I am a little concerned about the Fed micromanaging the economy. I think the economy is too complex to be controlled just by adjusting the funds rate. This CNN Money article http://money.cnn.com/2008/01/18/news/economy/cure.fortune/index.htm?postversion=2008012107 cautions the Fed against continuing to lower the interest rate because that eventually leads to runaway inflation. The author references sinilar conditions that led to inflation and recession in the late 1970's and early 1980's.

Dr. Tufte said...

Thanks to T. Pettinger for the well-taken outside comment.

This issue always needs to be in the back of our minds.

Dr. Tufte said...

Just an opinion for Bitsy.

I don't think it is reasonable to think that the Fed "micromanages" the economy.

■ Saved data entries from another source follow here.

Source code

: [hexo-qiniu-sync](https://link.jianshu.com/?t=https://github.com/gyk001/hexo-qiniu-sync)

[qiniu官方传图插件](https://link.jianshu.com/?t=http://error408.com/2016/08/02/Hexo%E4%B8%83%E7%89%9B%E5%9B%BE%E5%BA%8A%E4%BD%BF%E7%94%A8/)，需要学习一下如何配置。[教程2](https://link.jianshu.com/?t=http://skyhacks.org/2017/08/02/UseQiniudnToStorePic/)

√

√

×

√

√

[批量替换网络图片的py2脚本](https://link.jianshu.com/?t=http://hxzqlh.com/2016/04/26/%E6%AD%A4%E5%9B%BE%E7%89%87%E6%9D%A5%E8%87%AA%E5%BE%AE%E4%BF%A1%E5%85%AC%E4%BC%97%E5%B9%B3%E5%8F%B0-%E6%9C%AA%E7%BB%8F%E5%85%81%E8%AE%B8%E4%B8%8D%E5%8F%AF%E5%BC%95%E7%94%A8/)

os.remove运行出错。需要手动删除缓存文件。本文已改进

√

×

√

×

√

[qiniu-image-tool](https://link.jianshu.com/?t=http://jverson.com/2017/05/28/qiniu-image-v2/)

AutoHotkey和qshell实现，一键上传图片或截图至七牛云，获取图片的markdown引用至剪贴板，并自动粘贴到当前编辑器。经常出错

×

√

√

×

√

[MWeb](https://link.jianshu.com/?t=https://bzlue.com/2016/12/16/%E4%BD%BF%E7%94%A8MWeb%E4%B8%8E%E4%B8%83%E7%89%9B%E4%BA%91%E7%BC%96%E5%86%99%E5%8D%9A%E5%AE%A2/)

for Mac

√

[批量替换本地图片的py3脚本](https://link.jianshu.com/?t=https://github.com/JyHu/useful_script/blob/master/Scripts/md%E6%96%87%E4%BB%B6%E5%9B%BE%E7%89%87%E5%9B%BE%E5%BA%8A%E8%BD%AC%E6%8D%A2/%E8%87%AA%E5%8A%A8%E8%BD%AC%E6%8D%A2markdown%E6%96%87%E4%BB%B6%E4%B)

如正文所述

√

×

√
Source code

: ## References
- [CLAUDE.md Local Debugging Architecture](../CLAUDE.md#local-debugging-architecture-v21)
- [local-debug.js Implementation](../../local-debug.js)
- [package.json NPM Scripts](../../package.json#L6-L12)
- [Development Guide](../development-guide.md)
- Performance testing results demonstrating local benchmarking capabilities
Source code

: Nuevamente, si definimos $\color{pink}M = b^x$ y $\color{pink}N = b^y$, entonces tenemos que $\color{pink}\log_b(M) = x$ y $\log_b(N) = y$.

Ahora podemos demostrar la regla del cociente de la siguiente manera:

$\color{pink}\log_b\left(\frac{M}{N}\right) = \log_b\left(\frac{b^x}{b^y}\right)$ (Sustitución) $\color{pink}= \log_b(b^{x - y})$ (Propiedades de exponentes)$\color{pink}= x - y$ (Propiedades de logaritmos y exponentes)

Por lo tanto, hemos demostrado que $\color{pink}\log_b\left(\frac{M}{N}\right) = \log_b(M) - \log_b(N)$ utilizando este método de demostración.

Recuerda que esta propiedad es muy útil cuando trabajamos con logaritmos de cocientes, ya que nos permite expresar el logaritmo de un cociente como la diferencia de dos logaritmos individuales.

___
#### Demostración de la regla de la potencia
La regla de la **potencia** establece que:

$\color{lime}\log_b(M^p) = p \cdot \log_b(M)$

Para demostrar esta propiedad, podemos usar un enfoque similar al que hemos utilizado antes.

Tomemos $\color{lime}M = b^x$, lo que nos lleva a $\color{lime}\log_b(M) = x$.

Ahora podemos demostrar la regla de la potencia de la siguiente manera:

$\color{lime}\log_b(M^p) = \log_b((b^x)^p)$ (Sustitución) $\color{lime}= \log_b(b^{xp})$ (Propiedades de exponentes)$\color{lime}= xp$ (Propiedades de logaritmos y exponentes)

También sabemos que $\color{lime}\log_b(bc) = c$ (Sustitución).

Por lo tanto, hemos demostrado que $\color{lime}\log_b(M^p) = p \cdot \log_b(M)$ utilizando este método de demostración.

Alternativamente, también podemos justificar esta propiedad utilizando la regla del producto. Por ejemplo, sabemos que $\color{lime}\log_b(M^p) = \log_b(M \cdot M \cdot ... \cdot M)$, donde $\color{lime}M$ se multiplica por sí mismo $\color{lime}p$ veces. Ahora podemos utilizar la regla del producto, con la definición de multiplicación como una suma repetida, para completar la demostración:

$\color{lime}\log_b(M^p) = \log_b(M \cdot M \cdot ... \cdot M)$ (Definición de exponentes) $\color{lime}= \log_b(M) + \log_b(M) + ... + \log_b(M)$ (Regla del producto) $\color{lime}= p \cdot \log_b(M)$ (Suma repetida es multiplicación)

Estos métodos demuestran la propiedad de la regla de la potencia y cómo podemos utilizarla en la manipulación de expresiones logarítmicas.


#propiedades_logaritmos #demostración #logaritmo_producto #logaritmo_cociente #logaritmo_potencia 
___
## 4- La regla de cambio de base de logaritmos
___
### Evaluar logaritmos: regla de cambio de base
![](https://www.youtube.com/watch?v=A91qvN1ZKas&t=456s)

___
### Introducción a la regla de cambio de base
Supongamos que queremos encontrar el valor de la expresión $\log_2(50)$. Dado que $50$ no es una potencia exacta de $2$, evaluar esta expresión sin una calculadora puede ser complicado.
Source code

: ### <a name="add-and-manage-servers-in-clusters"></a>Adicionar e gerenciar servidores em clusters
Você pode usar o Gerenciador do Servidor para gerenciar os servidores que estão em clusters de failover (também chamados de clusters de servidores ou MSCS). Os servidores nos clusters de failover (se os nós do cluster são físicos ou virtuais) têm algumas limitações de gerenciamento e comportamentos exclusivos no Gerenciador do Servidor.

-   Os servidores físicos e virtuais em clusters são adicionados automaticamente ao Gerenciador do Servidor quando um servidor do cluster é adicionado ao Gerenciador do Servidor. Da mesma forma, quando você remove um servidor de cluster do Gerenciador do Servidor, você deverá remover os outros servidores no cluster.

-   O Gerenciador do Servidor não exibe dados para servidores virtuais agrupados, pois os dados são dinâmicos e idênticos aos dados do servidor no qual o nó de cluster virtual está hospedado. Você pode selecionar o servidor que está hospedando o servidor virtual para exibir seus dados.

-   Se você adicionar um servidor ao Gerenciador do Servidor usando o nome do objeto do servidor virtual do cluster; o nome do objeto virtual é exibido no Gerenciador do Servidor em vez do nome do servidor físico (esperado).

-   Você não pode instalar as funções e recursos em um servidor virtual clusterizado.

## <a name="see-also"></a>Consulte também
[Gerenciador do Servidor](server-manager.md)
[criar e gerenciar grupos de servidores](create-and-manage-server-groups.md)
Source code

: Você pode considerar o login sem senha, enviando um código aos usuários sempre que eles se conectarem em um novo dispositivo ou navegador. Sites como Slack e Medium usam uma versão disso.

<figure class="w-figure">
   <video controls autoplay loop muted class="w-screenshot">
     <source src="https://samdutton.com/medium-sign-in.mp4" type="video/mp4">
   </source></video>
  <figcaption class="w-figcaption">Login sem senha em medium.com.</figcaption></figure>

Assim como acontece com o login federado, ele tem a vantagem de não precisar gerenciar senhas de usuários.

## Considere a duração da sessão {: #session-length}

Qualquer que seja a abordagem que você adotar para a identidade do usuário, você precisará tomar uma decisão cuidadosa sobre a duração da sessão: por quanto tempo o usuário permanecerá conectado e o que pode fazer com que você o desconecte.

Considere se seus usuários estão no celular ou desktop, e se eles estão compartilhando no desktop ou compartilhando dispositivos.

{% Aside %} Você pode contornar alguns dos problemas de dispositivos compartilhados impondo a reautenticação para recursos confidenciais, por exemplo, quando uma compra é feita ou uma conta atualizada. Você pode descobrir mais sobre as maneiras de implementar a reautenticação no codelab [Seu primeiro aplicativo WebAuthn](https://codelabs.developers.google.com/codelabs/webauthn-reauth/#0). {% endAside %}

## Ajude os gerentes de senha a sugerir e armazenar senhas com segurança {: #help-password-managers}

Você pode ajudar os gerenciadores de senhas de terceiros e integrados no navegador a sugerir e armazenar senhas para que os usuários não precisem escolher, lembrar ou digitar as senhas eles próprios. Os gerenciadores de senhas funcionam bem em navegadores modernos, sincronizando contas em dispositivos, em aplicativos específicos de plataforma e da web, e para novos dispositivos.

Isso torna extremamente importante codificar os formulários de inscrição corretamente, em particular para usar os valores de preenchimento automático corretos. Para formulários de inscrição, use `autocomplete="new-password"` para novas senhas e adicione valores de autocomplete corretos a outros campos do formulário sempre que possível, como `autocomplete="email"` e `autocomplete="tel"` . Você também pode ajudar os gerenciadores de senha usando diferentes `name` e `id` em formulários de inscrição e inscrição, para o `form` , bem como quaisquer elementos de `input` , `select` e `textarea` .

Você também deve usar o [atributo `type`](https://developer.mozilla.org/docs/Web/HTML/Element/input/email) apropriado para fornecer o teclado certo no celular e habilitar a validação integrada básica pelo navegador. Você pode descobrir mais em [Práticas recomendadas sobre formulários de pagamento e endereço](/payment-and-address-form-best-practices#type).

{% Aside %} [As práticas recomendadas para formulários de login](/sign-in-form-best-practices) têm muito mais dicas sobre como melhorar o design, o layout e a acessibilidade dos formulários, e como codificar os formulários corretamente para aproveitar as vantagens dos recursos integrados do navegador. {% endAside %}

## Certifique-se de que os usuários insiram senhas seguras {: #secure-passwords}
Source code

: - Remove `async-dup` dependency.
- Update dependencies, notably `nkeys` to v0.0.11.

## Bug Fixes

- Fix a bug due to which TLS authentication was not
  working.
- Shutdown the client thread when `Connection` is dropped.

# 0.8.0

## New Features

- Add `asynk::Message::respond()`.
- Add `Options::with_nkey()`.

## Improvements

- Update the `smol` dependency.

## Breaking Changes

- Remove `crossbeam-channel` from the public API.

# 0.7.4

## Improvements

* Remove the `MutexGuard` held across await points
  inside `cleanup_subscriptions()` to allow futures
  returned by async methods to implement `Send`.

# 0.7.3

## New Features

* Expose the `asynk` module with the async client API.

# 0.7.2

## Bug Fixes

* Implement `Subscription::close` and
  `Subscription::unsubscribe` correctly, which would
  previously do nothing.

I do think it certainly seems this way from the way the media talks about the Fed. But, the reality is that they are about as hands-off as they dare to be.

Trinity said...

I posted this comment before the Fed cuts rates yet again. This recent .75 rate cut adds even more fuel to my fire. It is far too much intervention. It is the Fed's job to manage (as Dr. Tufte reminded me) but not control the economy. This recent bailout is too much. It might be scary for the to just stand aside and watch what happens but it might be the right step in letting the markets readjust after all the stupid things people have done in the credit and housing markets. Perhaps we should let the banks reap what they have sown.

Trinity said...

Sorry to bring up another bit on the interest rate cuts but I just came across an article about negative effects of the cut. Low rates chase away foreign investors which further weaken the dollar especially as threats of inflation and slowing growth materialize.
The article can be found here:
http://money.cnn.com/2008/01/24/news/economy/barr_interest.fortune/index.htm?postversion=2008012511

Dr. Tufte said...

Aargh - it lost my comment!

I agree (broadly) with both points.

I think the legacy media is feeding people a lot of crap here. This isn't about "bailing out banks". The Fed doesn't work that way. Saying it does doesn't make it so. And, there is a risk of more inflation. But, the Fed raises and lowers rates all the time. If you don't hear this line all the time, you should be suspicious of why they are saying it this time.

Gavin said...

Extra Credit - Dr. Tufte
If the Fed is the economy's doctor, I think they should recommend a more responsible economic cycle rather than prescribe medication(rate cuts) and emergency surgery(economic stimulus packages).

TheFindlay said...

Dr. Tufte
Shouldn’t patients manage their own health and let doctors make repairs when necessary. This is my take on a businesses relation in terms of the Fed. I think there is enough of a significant difference to back this up by what Bernanke was quoted as saying in the original post. Corporations must keep themselves healthy; this is not the job of the Fed. The Fed’s job is to keep the economy running smoothly; well, at least this is their ideal.

TheFindlay said...

Dr. Tufte
I agree with you on the point that the Fed does not micromanage the economy. They manhandle the economy when they have to and they act as if they don’t exist when the economy lets them. I think we should always listen to what the Fed has to say and act when they act. Action is what scares me when it comes to the Fed.

TheFindlay said...

Dr. Tufte
Relying to your comment after some time has passed may make you want to revise your comment. Bear Stearns was bailed out by the Fed no question about it. I don’t think I have ever before heard of “The Legacy Media” and I wonder what exactly that refers to. The Fed does change interest rates all of the time but usually not in a panicked frenzy as they seem to be doing recently.

Dr. Tufte said...

-1 on thefindlay for a spelling error.

It's May now, and Trinity's point has come back to haunt us: the run-up in commodity prices this spring is because people can't get the returns they need out of financial investments because the Fed has driven rates down.

The legacy media is the networks and the newspapers that are failing because they can't provide a product that people want: the analogy is to legacy software.